··· Data shown

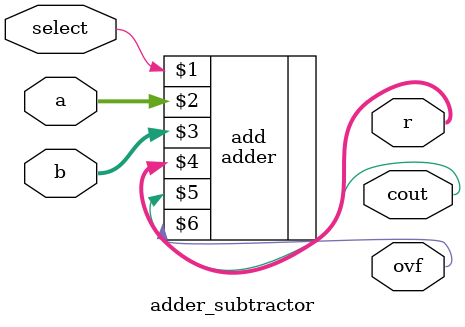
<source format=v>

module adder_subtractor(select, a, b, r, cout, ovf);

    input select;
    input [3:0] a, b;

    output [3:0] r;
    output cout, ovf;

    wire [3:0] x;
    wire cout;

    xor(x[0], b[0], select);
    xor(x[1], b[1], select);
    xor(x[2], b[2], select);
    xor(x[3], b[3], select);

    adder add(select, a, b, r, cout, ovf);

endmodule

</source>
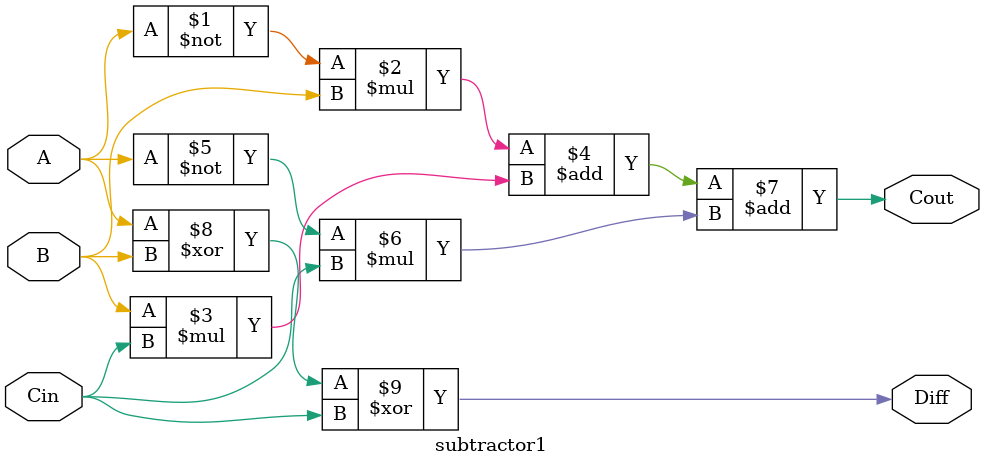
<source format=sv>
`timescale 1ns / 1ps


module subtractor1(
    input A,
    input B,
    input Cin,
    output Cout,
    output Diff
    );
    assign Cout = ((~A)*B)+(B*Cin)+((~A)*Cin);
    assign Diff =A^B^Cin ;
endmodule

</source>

······

### Task to complete
Leaving aside every picture, transcribe exactly the lines that run from the one with "xor(x[2], b[2], select);" to the close of the listing above.

### Final answer
    xor(x[2], b[2], select);
    xor(x[3], b[3], select);

    adder add(select, a, b, r, cout, ovf);

endmodule

</source>
<source format=sv>
`timescale 1ns / 1ps


module subtractor1(
    input A,
    input B,
    input Cin,
    output Cout,
    output Diff
    );
    assign Cout = ((~A)*B)+(B*Cin)+((~A)*Cin);
    assign Diff =A^B^Cin ;
endmodule

</source>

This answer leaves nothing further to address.